_EXCERPTED TEXT_
______________________________

Keynote: Adversarial learning for unbiased and robust text processing
Natural Language Processing systems can be highly accurate, yet are often brittle in the face of linguistic variation, shifts in domain, and moreover are generally biased by the composition of the training data. I will detail a number of approaches for improving the robustness of NLP systems through a range of techniques, including:
(1) engineering more diverse inputs, through linguistic transformations;
(2) joint learning of both domain-specific and domain-general model components, coupled with adversarial training for domain; and
(3) explicitly learning representations that can obscure author characteristics at training time.
Over tasks including sentiment analysis, language identification, and POS tagging, I will show that the resulting models are more robust out-of-domain, and in the case of the latter method, are less demographically biased, while also paving the way towards privacy preserving modelling of language.

______________________________

_SUPPLIED INFORMATION_
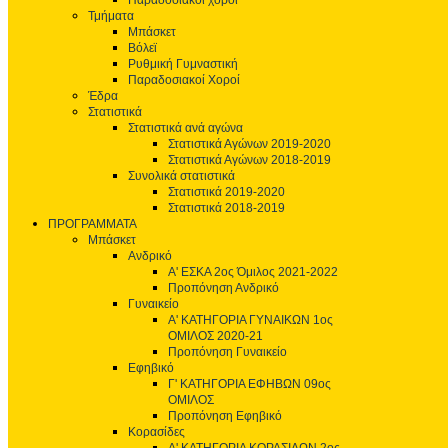
Παραδοσιακοί χοροί
Τμήματα
Μπάσκετ
Βόλεϊ
Ρυθμική Γυμναστική
Παραδοσιακοί Χοροί
Έδρα
Στατιστικά
Στατιστικά ανά αγώνα
Στατιστικά Αγώνων 2019-2020
Στατιστικά Αγώνων 2018-2019
Συνολικά στατιστικά
Στατιστικά 2019-2020
Στατιστικά 2018-2019
ΠΡΟΓΡΑΜΜΑΤΑ
Μπάσκετ
Ανδρικό
Α' ΕΣΚΑ 2ος Όμιλος 2021-2022
Προπόνηση Ανδρικό
Γυναικείο
Α' ΚΑΤΗΓΟΡΙΑ ΓΥΝΑΙΚΩΝ 1ος
ΟΜΙΛΟΣ 2020-21
Προπόνηση Γυναικείο
Εφηβικό
Γ' ΚΑΤΗΓΟΡΙΑ ΕΦΗΒΩΝ 09ος
ΟΜΙΛΟΣ
Προπόνηση Εφηβικό
Κορασίδες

______________________________

_WORK ITEM_
In the keynote abstract, on which tasks will the resulting models be shown to be more robust out-of-domain?

_COMPLETED EXERCISE_
Sentiment analysis, language identification, and POS tagging.